Ayrıca bu konuyla ilgili olduğu için
Kontrgerilla - PKK işbirliği başlıklı tartışmaya da bakabilirsiniz.
Bu
bölüme mesaj yolla-
CEVAP MESAJLARI
muhsin batur,
24 Kasım 2008, Pazartesi 03:29
dtpli emine ayna, yerel seçim kampanyasını hakkari’de başlatırken ağzındaki baklayı çıkartmış; ‘onlar durmak yok savaşa devam derlerken biz susalım mı? bizim haklarımızı yok sayarken, bırakalım haklarımızı, bizi yok sayarken, ölümü dayatırken sessiz mi kalalım. onlar durmak yok savaşa devam derken susalım mı? yoksulluğa devam derken susalım mı? kusura bakmasınlar. eğer gerçekleri söylemek, akpartiyi başbakan erdoğan'ı geriyorsa germeye devam edeceğiz.’ demiş. ortada bir gerçek varsa sizin kardeşi kardeşe kırdırmak istemenizdir. herkesten daha iyi biliyorsunuzki şiddet ve terörle hiçbir hak elde edilemez. mecliste grubunuz var neden demokratik yolları denemiyorsunuz.denemezsiniz tabi terör oldukça yeriniz ve rant geliriniz cukka hazır neden kürt halkını düşünesiniz ki?
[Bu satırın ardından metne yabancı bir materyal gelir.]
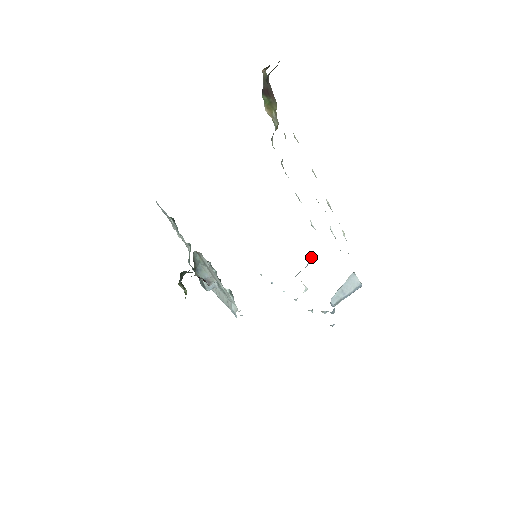
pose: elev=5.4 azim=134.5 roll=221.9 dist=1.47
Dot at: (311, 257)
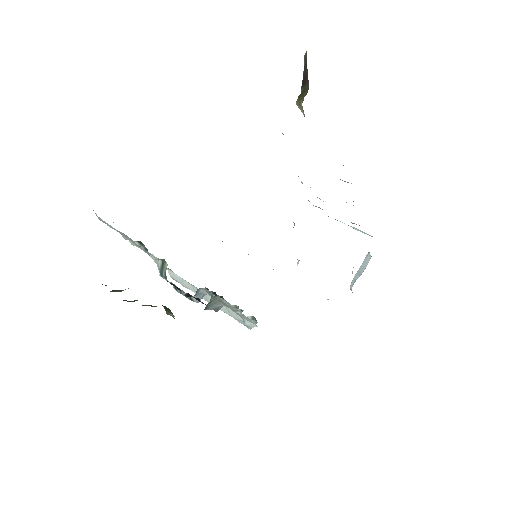
Dot at: (293, 222)
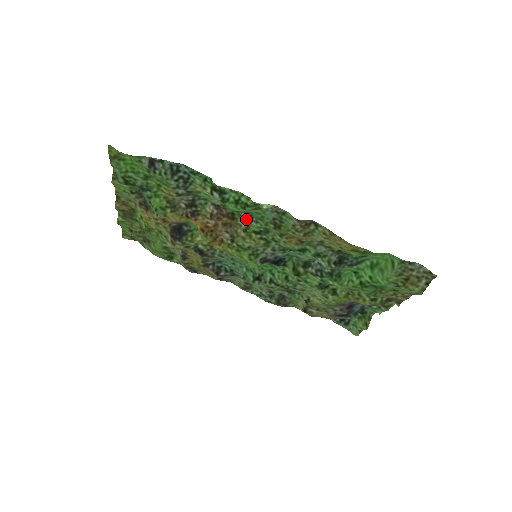
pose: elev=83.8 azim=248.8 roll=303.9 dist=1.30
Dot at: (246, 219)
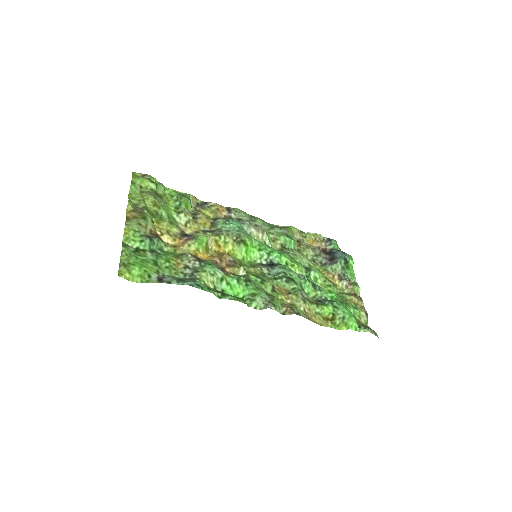
Dot at: (246, 276)
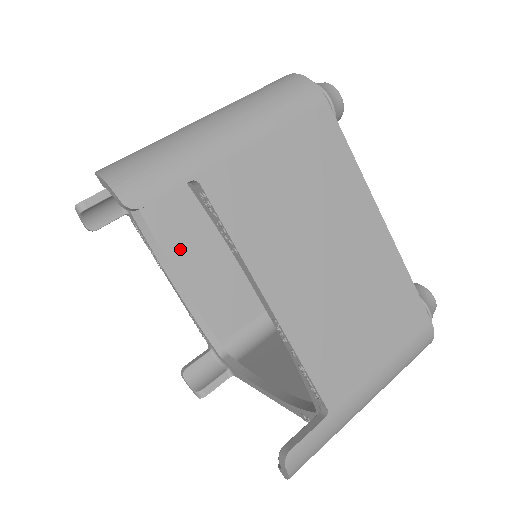
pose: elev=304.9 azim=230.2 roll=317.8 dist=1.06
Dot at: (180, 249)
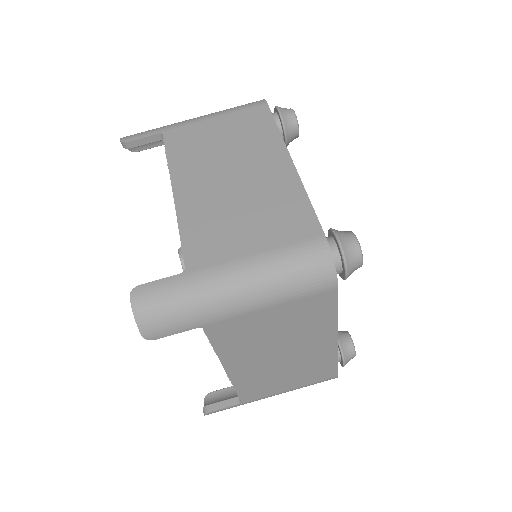
Dot at: occluded
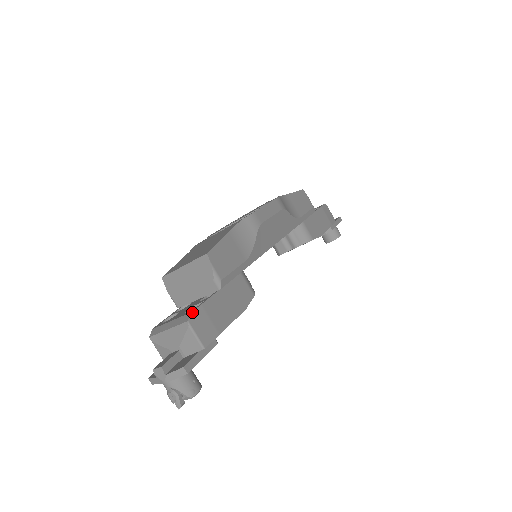
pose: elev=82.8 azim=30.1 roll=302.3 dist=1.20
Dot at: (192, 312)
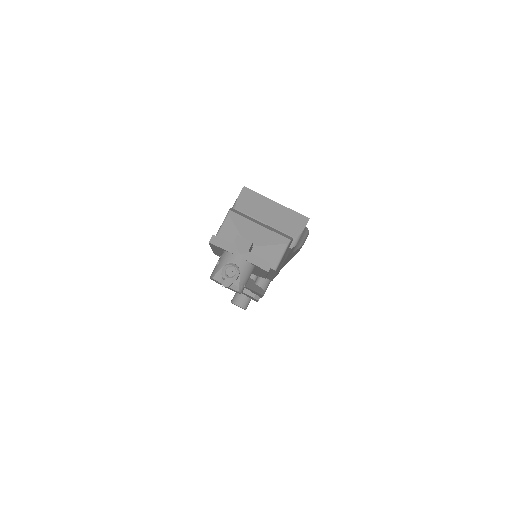
Dot at: occluded
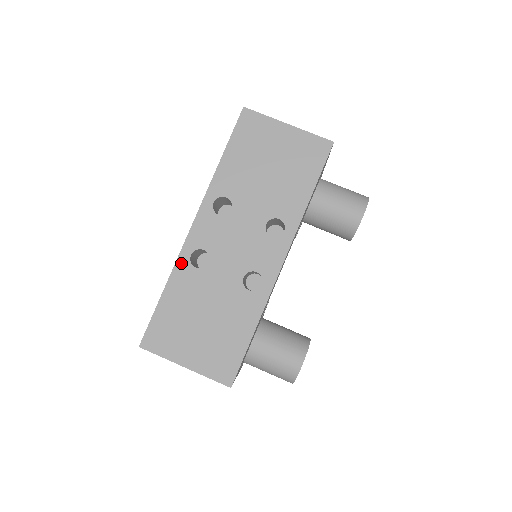
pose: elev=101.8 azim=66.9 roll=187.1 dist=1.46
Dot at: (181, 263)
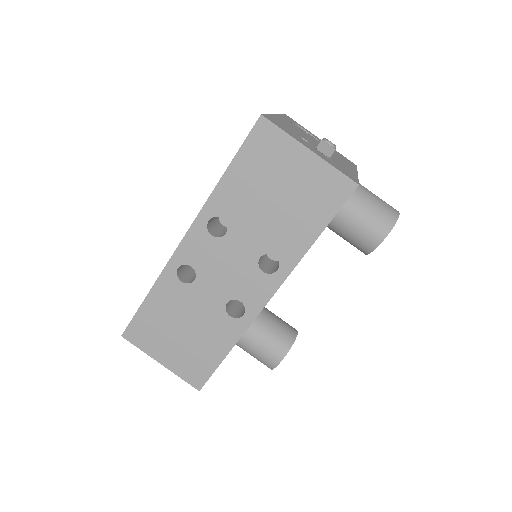
Dot at: (167, 273)
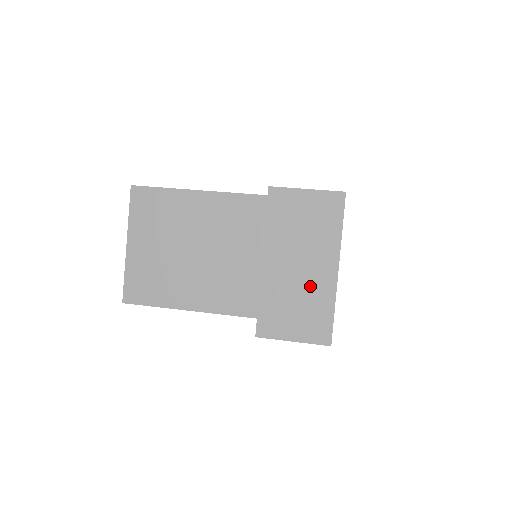
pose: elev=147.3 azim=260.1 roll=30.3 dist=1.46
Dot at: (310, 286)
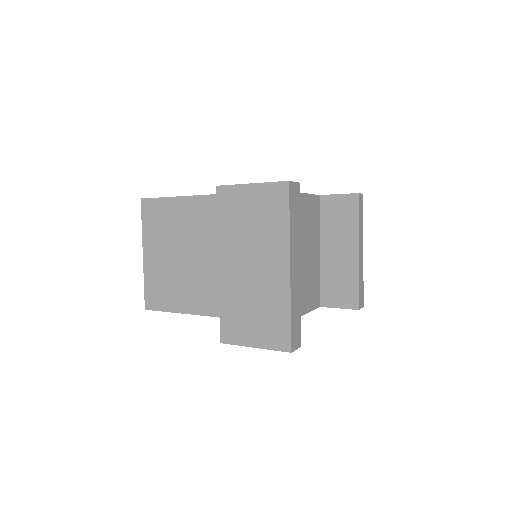
Dot at: (264, 288)
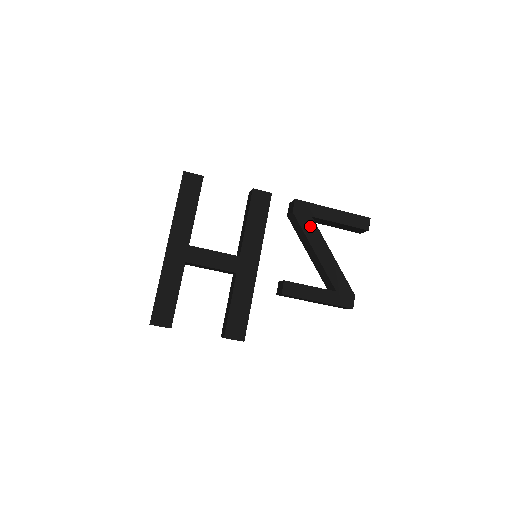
Recep Taşkın, Behiç Kılıç, Tercüman,
14 Kasım 2008, Cuma 05:57
Başbakanı Kürt düşmanı olarak gösteren kampanyayı yürütenlerin bordro amirlerine bakıldığında net olarak görünen 'Patronlar kulübü' değil midir?.. 'IMF'ye teslim ol-devlet ihalelerindeki payımızı düşürme' kavgalarından sonra başlaması ilginç değil mi Başbakan'ın 'Kürt düşmanı' kampanyası ile saldırıya uğraması... Tayyip Erdoğan'a karşı faaliyeti ipuçları vermeye başlayan Alman gizli servislerine akredite kimlikleri iyice algılamak gerekiyor... Alman bankaları, Alman gazeteleri, Alman siyasetçileri kimlerle ilginç ilişkiler içerisindedir?!. 'Kürt düşmanı' saldırısını başlatan PKK ile, bu gizli servislerin ilişkilerinin izah tarzı nedir?.. Tayyip Erdoğan'ın 'Kürt düşmanı' olarak tanımının onun üstüne oturmadığını en iyi bilenlerce, bu şekilde saldırıya uğramasının art niyetini sorgulamalıyız... Bu sorunun cevabında, Türkiye'nin içinde bulunduğu büyük kuşatmanın sırrı mevcuttur... Kürt insanının peşinde koştuğu bütün arayışlarına sıcak yaklaşan Tayyip Erdoğan, neden sistemli bir biçimde 'Kürt düşmanı' ilan edilmek isteniyor?.. PKK, sistemli bir biçimde 'özerk bölge' diye sunulan ABD-AB petrol şirketleri projesine zemin hazırlasın diye zorlanıyor... 'Tek bayrak-tek vatan-tek millet' söylemi sorgulatılıyor!.. Kürt -Türk ayırımı zorlanıyor... Projenin asıl taşeronları PKK'dan çok, global paranın acentası sermaye ağalarıdır!..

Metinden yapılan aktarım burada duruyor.